In truth, it hadn’t taken much for the benefactor to convince Zak. The benefactor had told him that if Zak wanted respect in this country he needed money. If you had money, all your problems went away.
Pete Napier’s face bubbled to the front of his thoughts.
They said secrets died with you. Had Napier taken his secrets with him, down to the bottom of the river? Zak hoped so.
Could he lie to the police and get away with it? Was it wrong to use a dead man?
Probably. But Zak didn’t owe Napier anything. Yes, Napier had taken an interest in him. But that interest had been mercenary. As subsequent events had shown.
Napier had treated him as a project. The little immigrant boy from Syria with the dead dad and the mum struggling to stay afloat.

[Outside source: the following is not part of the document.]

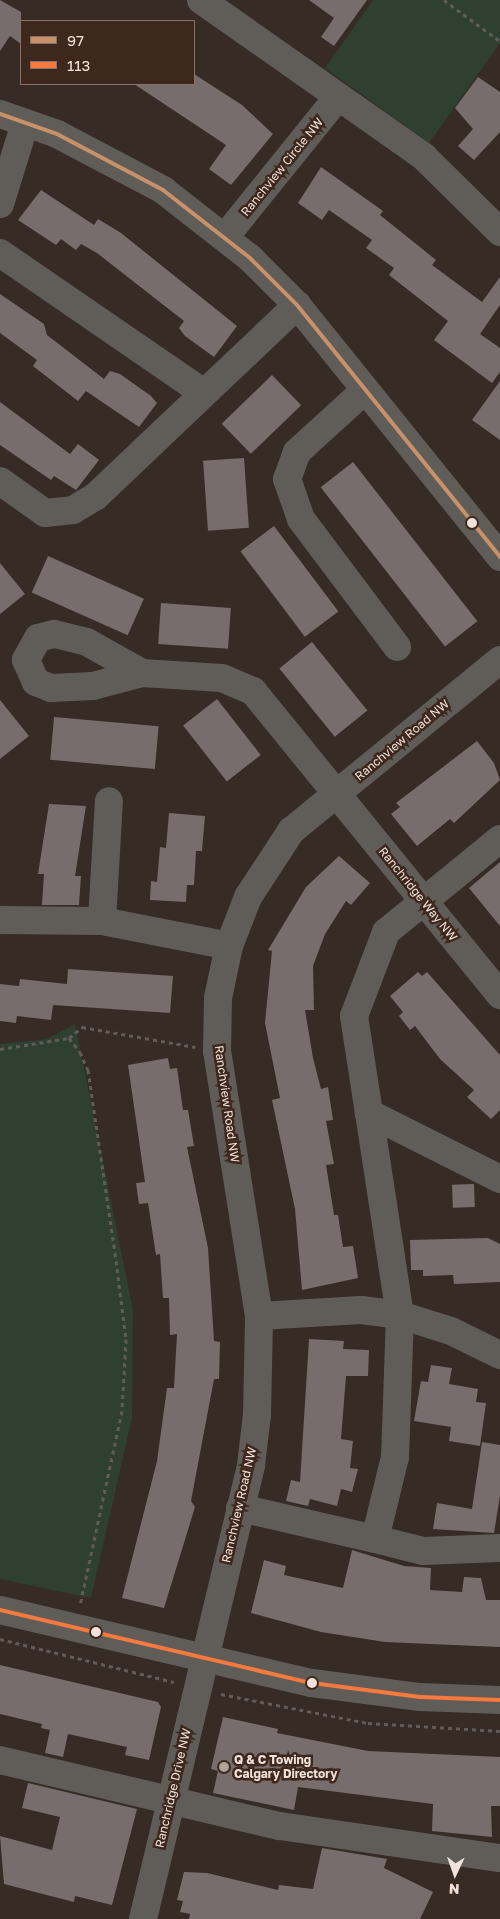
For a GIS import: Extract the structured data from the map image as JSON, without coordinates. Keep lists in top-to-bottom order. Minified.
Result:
{"streets":{"street":["Ranchview Circle NW","Ranchview Road NW","Ranchridge Way NW","Ranchridge Drive NW"]},"crossings":[["Ranchview Road NW","Ranchridge Way NW"],["Ranchview Road NW","Ranchridge Drive NW"]],"places":["Q & C Towing Calgary Directory"],"lines":["transit line 97","transit line 113"],"legend":["97","113"],"north":"bottom"}
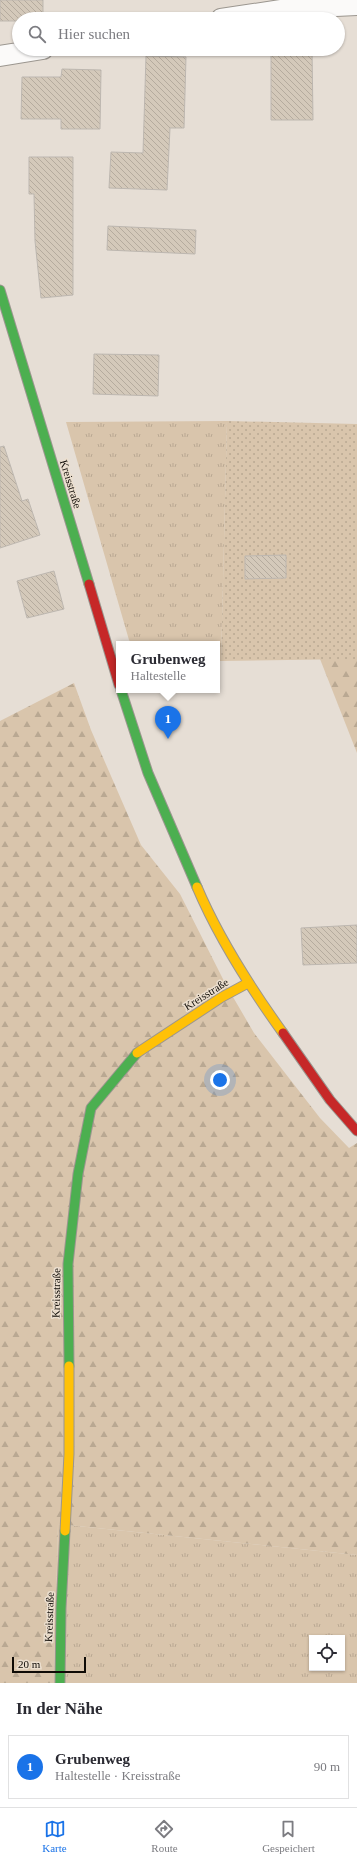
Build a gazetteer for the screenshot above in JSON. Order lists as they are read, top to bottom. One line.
{"streets":{"street":["Kreisstraße"]},"scale_bar":"20 m","page":{"search":"Hier suchen","popup":["Grubenweg","Haltestelle"],"pins":"1","scale":"20 m","heading":"In der Nähe","list":[{"mark":"1","name":"Grubenweg","note":"Haltestelle · Kreisstraße","value":"90 m"}],"nav":["Karte","Route","Gespeichert"]}}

Thoughts of his mother stabbed at his conscience.
She didn’t get it. She still thought they could live like they’d lived in Syria. But they were nothing here. The bakery she had opened, with borrowed cash . . . How long would that last?
Zak felt in his pocket for the stone that he kept there. A stone from the deepest part of the Badiyah, the Syrian desert. A reminder of everything that had been lost. Everything to be regained.
Zak had to be the man of the house now.
He had to do whatever was needed to get them back home.
Back to Syria.
10
‘O
K. SAY I HUMOUR YOU. What do you think you’re going to achieve, raking over Pete’s death?’ Kathy picked up her beer. As a rule, she didn’t drink when on duty. But rules were meant to be broken and she couldn’t think of more fitting circumstances.